Q&A of the Day – Voter turnout in states with photo ID Part 2

Q&A of the Day – Voter turnout in states with photo ID Part 2

Bottom Line: The argument against voter ID requirements is simple. Not everyone has a photo ID, disproportionately those who don’t are minorities, thus the requirement suppresses minority turnout. This is true. A 2006 study by the Brennen Center of Justice found that 11% of adults in the US didn’t have a government issued photo ID. This included 25% of Black adults, 16% of Hispanics and 8% of Whites. But that was then and actually based on that study many states made concentered efforts to address this issue. This included offering free IDs and even free rides to obtain them for those who may lack resources. This addressed the concern that the photo ID worked as a form of “poll tax”. The result is that as of 2016 a subsequent study by the American National Election Studies cooperative found that only 3.3% of eligible adults lacked an ID. That’s an improvement of 70% within a decade. Given the arc of progress and the additional five years since that study, it’s possible, even likely that the number is now lower than the 3.3% level. So, to the question about whether obtaining a photo ID is a form of suppression?

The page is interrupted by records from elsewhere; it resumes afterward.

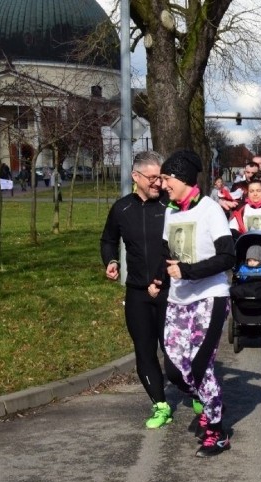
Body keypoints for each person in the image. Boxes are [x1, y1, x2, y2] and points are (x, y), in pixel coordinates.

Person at [150, 149, 235, 458]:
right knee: (175, 371)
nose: (162, 184)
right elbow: (165, 252)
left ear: (182, 177)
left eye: (166, 178)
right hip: (177, 300)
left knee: (199, 366)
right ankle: (212, 399)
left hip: (209, 297)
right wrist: (159, 279)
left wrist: (187, 271)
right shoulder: (171, 210)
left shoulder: (210, 209)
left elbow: (228, 257)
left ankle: (217, 429)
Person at [100, 150, 176, 429]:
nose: (159, 183)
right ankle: (160, 404)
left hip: (170, 290)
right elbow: (108, 240)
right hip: (137, 293)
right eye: (153, 177)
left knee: (174, 351)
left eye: (162, 177)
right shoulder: (122, 209)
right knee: (144, 350)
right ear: (136, 177)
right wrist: (110, 261)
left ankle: (194, 391)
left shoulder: (172, 206)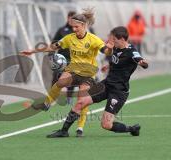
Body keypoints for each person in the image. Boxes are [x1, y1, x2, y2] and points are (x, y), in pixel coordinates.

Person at [21, 7, 113, 136]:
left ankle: (80, 128)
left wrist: (109, 49)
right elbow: (52, 46)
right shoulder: (69, 38)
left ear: (84, 25)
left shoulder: (94, 39)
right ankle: (47, 103)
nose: (74, 29)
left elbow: (105, 51)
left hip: (88, 74)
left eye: (76, 27)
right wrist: (32, 51)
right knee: (60, 82)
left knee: (81, 101)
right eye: (72, 27)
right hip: (73, 70)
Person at [47, 26, 149, 138]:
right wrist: (108, 66)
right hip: (106, 84)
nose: (112, 41)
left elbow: (142, 62)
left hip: (119, 91)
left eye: (114, 39)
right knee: (81, 102)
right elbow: (118, 61)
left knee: (106, 124)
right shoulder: (115, 48)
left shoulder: (132, 52)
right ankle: (64, 131)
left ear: (122, 39)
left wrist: (143, 63)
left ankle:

With free ID’s and even free rides to obtain them available for those who lack resources, the argument lacks validity in my view. What’s more is that when you review voter turnout by states – comparing states with photo ID requirements with those that don’t, the narrative doesn’t wash. Consider that from the 2020 Election cycle, voter turnout ranged from 55% in Oklahoma to 80% in Minnesota. With only around three percent lacking ID, explanations involving voter ID can’t come close to explaining variances in voter turnout. Consider – these were the states with the strictest voter ID laws in the country last November & here’s where the ranked in voter turnout nationally:

  • Indiana - 42nd
  • Kansas - 32nd
  • Mississippi - 45th
  • North Carolina - 17th
  • Tennessee - 44th
  • Virginia - 13th
  • Wisconsin - 4th

None of the states with the strictest ID’s ranked last, and in fact, Mississippi which has the highest percentage of Black citizens of any state in the country had turnout which was 6% higher than the last state – well outside of the margin of error for those lacking photo ID. Instead, what we commonly see drive turnout is the perception of competitiveness with top-of-the ticket races. Your top four states for turnout were all swing states, Minnesota, Colorado, Maine and Wisconsin. All of your bottom states for turnout were not – Oklahoma, Arkansas, Hawaii, West Virginia.

There are two sides to stories and one side to facts. There’s no evidence that even in the states with the strictest photo ID laws, there’s tangible voter suppression.